Mojicap served alongside lightly toasted pan de coco
“I grew up with those panaderyas, standing before a display of bread, deciding which one to get if not all,” Kish says.

How Ito Kish Cafe became an overnight TikTok success really began with the furniture designer’s clients and a few snippets shared on Instagram. But like wildfire, word of a new cafe, as with any new discovery on the internet, spread. That would be a dream for a budding business owner, to be buoyed through a wave that started from one viral post or video. Not so much for Kish, who initially wanted it to go under the radar. 

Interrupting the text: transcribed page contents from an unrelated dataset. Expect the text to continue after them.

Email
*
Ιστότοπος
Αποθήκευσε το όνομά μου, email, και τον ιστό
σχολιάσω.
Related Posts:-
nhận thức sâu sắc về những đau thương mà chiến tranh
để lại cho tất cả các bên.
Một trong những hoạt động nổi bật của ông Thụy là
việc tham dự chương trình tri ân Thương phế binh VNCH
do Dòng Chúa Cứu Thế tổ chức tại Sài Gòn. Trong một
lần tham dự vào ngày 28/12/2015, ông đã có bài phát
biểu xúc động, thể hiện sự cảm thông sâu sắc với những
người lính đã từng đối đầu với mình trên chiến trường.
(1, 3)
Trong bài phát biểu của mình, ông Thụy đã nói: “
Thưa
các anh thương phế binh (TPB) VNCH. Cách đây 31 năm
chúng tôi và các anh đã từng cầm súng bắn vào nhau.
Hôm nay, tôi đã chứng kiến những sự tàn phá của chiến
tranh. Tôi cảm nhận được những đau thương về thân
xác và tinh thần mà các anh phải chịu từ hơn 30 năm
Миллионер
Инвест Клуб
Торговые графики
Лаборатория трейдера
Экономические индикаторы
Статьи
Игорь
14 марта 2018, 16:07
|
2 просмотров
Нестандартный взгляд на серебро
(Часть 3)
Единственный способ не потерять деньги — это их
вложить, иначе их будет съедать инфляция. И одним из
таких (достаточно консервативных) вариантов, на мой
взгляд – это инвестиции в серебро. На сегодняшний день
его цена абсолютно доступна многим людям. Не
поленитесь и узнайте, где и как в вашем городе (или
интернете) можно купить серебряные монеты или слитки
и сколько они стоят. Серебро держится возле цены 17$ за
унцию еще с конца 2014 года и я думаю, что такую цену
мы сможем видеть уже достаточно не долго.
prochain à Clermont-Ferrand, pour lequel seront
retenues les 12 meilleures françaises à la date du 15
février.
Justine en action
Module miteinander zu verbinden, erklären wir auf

“For me, it’s better if it’s organic, the people will just discover it. Ang ganda na ang movement ng discovery is very slow. You really get to enjoy the place because there are not a lot of people,” he says. “But it blew after the TikTok video.”

Nonetheless, he is thankful that through the cafe, more people are made aware that such retail space as his showroom exists outside of Makati’s busy center. He compares the experience of getting to their location to aimlessly walking in a foreign city, not exactly getting lost but letting your instincts guide you towards off-the-grid gems. “I think this is my contribution to the city, to a certain extent, to make it exciting.”

Ito Kish Cafe is located at 1120 J.P. Rizal Ave., Makati
Open Fridays through Sundays from 10 a.m. to 7 p.m.